By Aparna Deb,News18
Copyright news18
Infosys Share Buyback: Infosys is carrying out its largest-ever share buyback worth Rs 18,000 crore. India’s second-largest IT services company plans to repurchase up to 10 crore shares, representing 2.41% of its paid-up capital, at Rs 1,800 per share. For context, Infosys shares closed at Rs 1,508.50 on September 15.
If you are an Infosys shareholder considering tendering your shares, it’s important to tread carefully. With new tax rules in place, buybacks now carry a significantly higher tax burden, particularly for investors in the higher income brackets.
Why Shareholders Now Pay Higher Tax
The taxation framework for buybacks changed substantially on October 1, 2024. Under the revised rules, proceeds from a buyback are now treated as “deemed dividend” and taxed as income from other sources at the shareholder’s applicable slab rate.
Earlier, companies paid a 20% buyback tax (effectively about 23%), and the shareholder’s gain from the buyback was fully exempt. Now, companies no longer pay this tax—shareholders are directly taxed on the entire buyback proceeds. “The full buyback proceeds are considered as dividend income under Section 2(22)(f) and taxed at the shareholder’s slab rate, which can be as high as 30%+ for high-income individuals,” explained Madhupam Krishna, SEBI-registered investment adviser and chief planner at WealthWisher Financial Planner and Advisors.
Impact of Infosys Buyback on Investors
The entire buyback amount received will be treated as income and taxed at your slab rate. For example, if you bought shares at Rs 1,000 each and Infosys buys them back at Rs 1,800, then:
The full Rs 1,800 per share received is treated as income.
Your purchase cost of Rs 1,000 becomes a capital loss, which can only be offset against future capital gains.
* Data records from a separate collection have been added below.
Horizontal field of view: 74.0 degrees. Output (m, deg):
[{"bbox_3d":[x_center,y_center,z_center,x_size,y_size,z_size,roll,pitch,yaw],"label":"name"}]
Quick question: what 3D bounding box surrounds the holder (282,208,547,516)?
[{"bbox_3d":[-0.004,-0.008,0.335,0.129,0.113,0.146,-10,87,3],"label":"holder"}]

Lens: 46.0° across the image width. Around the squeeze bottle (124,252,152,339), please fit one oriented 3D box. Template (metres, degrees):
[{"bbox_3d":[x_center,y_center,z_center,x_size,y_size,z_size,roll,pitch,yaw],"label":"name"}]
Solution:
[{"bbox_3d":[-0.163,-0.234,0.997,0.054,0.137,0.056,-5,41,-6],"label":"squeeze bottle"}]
As per B Srinivasan, director and founder of Shree Sidvin Investment Advisors, told Moneycontrol.com: “Your purchase cost of Rs 1,000 is treated separately as a capital loss, which you can offset only against capital gains in the future.”
For resident shareholders, TDS at 10% applies. For non-resident shareholders (NRIs included), TDS is levied at 20% plus surcharge and cess, unless a lower rate is available under a tax treaty.
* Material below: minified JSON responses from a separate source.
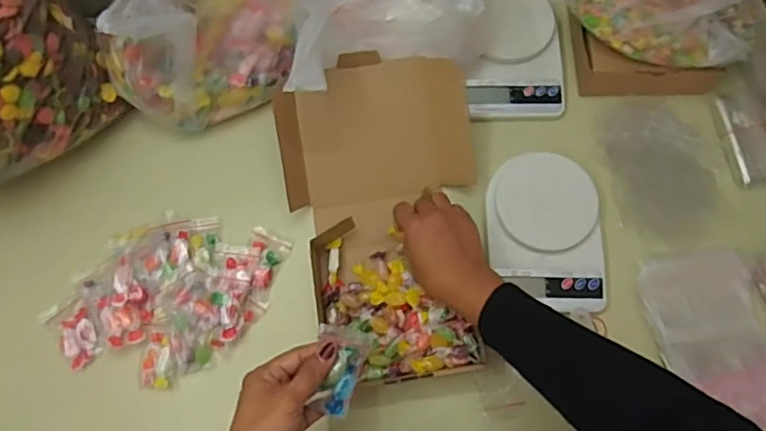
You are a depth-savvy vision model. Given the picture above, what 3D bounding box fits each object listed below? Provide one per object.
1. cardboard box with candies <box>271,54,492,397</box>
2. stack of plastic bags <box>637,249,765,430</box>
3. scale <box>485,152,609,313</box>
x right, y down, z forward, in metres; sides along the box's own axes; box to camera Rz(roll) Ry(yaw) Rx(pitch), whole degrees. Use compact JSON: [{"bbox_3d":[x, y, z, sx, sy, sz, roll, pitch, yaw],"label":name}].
[{"bbox_3d":[0.006,0.000,0.637,0.206,0.087,0.344,-8,73,-3],"label":"cardboard box with candies"},{"bbox_3d":[0.359,0.133,0.620,0.120,0.011,0.190,-12,73,-4],"label":"stack of plastic bags"},{"bbox_3d":[0.183,0.018,0.645,0.122,0.026,0.171,-5,73,-2],"label":"scale"}]

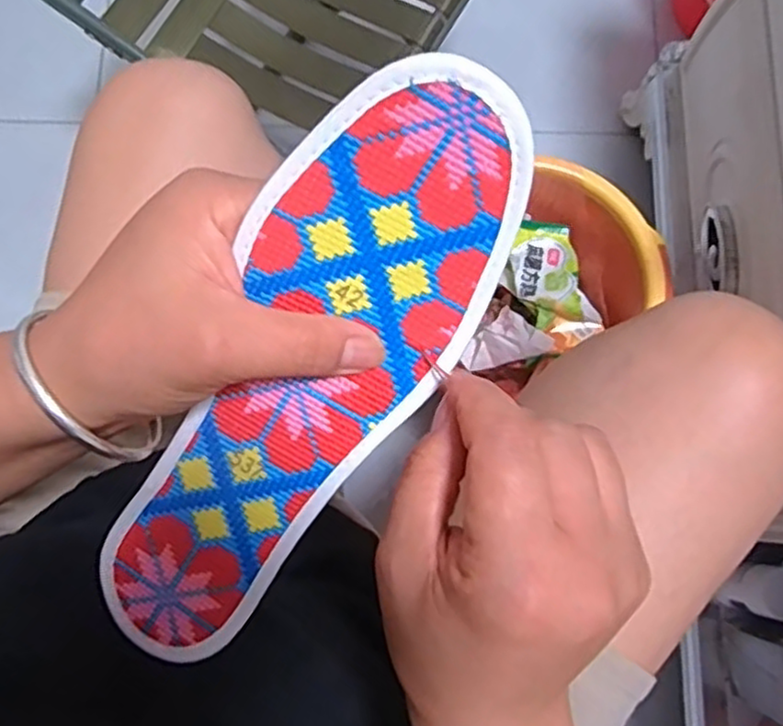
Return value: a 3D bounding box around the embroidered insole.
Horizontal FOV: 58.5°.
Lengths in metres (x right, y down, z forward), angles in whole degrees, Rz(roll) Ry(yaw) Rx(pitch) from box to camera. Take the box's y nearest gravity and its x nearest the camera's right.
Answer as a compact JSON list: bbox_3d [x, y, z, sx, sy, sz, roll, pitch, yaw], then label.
[{"bbox_3d":[-0.032,0.015,0.251,0.079,0.018,0.243,25,112,-13],"label":"embroidered insole"}]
Buyback vs. Market Sale: The Tax Contrast
Selling shares on the stock exchange continues to be more tax-efficient. If you sell shares bought at Rs 1,000 for Rs 1,800 in the market:
You pay tax only on the Rs 800 gain as capital gains tax.
You also pay a small Securities Transaction Tax (STT).
In contrast, under a buyback, the entire Rs 1,800 is taxed at your slab rate, resulting in a much higher tax outgo.
Buybacks Less Attractive Now?
The shift in tax burden makes buybacks less efficient for investors, particularly those in the higher tax brackets. “The new regime makes share buybacks less tax-efficient for high-tax-bracket shareholders, as buyback proceeds are taxed at their marginal rate instead of a flat rate at the company,” Krishna noted.
In short, while Infosys’ buyback may look attractive at first glance, the heavier tax implications mean investors should carefully evaluate whether selling in the open market could be a smarter alternative.